Record set =
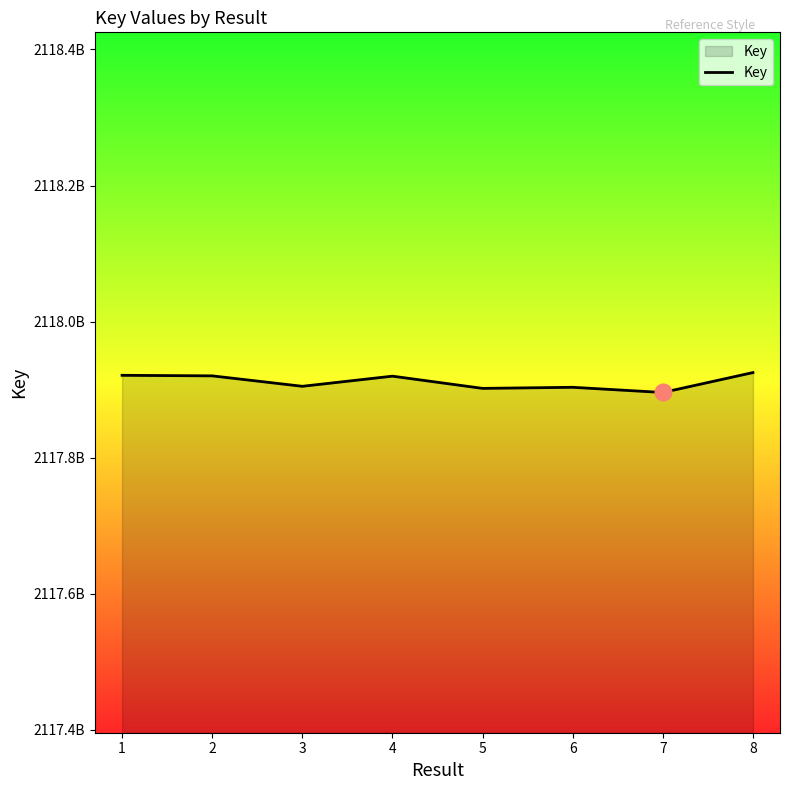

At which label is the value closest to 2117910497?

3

--

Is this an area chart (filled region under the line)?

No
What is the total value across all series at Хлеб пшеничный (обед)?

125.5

Your assignment = Find each line in the data above that contains the string "value", and copy those lines out in full. Case counts, so match only the exact capitalization.

Response to this task =
At which label is the value closest to 2117910497?
What is the total value across all series at Хлеб пшеничный (обед)?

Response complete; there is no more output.